Like Tesla’s (NASDAQ:TSLA) Elon Musk, Brown is passionate about changing the world.
It is this kind of vision that I look for from CEOs, not how much stock their companies are repurchasing. At least, I feel that way about growth-oriented companies.
As Beyond Meat continues to make deals with more retailers and restaurants, I’m confident that Brown will find new ways to bring great-tasting plant-based alternatives to consumers around the world.
The Bottom Line on BYND Stock
I believe Beyond Meat could be one of the most successful stocks of the 2020s.
Years ago, when I wrote about the merits of Lululemon (NASDAQ:LULU), most scoffed at the idea that a company making yoga pants could become a global sensation. However, I could see the forest in spite of the trees.
Although Beyond Meat has a lot of competition, with Impossible Foods likely among the biggest., competition makes companies stronger.
With Beyond Meat stock trading at less than 20 times its sales, I believe BYND has a better chance of hitting $125 in the next year than dropping to $25.
So, I don’t believe that it’s a $25 stock. However, to get to $250, it’s going to need some further successes in 2020, with a chicken alternative being the most obvious move.
For investors who can handle above-average volatility, $75 is a good entry point.
At the time of this writing Will Ashworth did not hold a position in any of the aforementioned securities.

* * * * * * *

== What to do ==
1. Answer these questions from the Beyond Meat stock article:
(a) What price does the writer think BYND has a better chance of hitting in the next year?
(b) Which competitor is named as likely among Beyond Meat's biggest?
(c) What entry point is called good for investors who can handle above-average volatility?
2. Repeat the part of the Beyond Meat stock article starting with "Years ago, when" and going on through "good entry point.".

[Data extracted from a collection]
* * * * * * *

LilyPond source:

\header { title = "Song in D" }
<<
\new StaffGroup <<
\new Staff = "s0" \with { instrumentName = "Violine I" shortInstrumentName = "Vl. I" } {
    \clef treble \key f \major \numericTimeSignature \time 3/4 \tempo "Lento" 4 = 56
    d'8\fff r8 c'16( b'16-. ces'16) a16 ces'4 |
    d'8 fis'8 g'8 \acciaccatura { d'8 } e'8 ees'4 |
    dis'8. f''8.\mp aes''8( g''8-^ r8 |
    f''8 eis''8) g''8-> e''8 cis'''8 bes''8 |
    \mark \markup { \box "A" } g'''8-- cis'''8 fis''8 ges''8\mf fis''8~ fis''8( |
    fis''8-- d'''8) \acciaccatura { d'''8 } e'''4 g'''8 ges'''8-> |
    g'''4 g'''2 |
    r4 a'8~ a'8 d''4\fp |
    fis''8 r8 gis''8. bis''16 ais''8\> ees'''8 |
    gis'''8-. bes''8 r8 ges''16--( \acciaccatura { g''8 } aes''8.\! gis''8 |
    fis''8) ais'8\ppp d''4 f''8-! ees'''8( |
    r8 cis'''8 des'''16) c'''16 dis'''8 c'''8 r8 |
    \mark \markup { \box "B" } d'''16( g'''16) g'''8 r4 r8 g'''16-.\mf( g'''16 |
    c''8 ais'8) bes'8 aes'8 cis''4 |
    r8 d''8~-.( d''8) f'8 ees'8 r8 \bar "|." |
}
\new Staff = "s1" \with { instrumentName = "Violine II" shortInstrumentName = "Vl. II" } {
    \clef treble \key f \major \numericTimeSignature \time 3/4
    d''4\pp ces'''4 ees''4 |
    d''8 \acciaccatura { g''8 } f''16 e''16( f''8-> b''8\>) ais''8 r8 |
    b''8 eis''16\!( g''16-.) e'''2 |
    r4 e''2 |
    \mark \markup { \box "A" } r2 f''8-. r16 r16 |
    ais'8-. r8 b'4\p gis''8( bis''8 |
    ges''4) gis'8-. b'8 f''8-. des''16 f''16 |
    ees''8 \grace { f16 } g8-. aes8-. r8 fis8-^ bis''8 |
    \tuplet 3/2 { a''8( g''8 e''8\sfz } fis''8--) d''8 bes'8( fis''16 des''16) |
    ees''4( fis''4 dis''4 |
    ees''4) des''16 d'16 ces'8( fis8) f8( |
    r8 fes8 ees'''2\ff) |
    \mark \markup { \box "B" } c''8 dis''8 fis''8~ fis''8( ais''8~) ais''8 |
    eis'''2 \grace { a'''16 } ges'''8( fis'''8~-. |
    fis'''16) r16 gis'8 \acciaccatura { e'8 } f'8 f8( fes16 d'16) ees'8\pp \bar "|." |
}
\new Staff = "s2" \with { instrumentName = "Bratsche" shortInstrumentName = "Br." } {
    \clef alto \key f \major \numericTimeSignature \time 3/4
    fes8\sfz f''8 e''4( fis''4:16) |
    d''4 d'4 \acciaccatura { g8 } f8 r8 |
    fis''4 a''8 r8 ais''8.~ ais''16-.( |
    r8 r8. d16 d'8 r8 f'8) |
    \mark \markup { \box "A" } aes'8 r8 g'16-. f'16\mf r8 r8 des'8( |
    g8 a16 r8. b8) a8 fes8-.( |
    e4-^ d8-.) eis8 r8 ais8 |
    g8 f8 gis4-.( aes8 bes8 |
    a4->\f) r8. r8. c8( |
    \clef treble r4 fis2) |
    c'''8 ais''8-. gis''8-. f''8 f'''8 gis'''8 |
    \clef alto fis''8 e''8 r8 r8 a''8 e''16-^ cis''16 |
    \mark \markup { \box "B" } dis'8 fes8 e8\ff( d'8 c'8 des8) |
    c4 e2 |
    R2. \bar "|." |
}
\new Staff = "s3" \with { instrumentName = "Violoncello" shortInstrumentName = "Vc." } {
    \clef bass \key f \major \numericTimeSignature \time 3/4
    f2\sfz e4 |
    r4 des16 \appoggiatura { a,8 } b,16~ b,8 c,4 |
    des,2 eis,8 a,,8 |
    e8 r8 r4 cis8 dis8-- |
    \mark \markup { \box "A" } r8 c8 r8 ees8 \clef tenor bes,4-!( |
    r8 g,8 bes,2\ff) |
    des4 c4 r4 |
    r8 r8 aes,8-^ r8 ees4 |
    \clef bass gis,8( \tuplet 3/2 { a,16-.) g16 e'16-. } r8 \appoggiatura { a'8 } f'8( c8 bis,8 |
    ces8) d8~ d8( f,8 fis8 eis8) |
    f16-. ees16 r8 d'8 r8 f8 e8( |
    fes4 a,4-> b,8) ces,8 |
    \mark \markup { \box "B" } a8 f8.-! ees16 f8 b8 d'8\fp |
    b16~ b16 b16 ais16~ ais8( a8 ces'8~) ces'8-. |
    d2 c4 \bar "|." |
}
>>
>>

* * * * * * *

== Task responses ==
1.
(a) $125
(b) Impossible Foods
(c) $75

2.
Years ago, when I wrote about the merits of Lululemon (NASDAQ:LULU), most scoffed at the idea that a company making yoga pants could become a global sensation. However, I could see the forest in spite of the trees.
Although Beyond Meat has a lot of competition, with Impossible Foods likely among the biggest., competition makes companies stronger.
With Beyond Meat stock trading at less than 20 times its sales, I believe BYND has a better chance of hitting $125 in the next year than dropping to $25.
So, I don’t believe that it’s a $25 stock. However, to get to $250, it’s going to need some further successes in 2020, with a chicken alternative being the most obvious move.
For investors who can handle above-average volatility, $75 is a good entry point.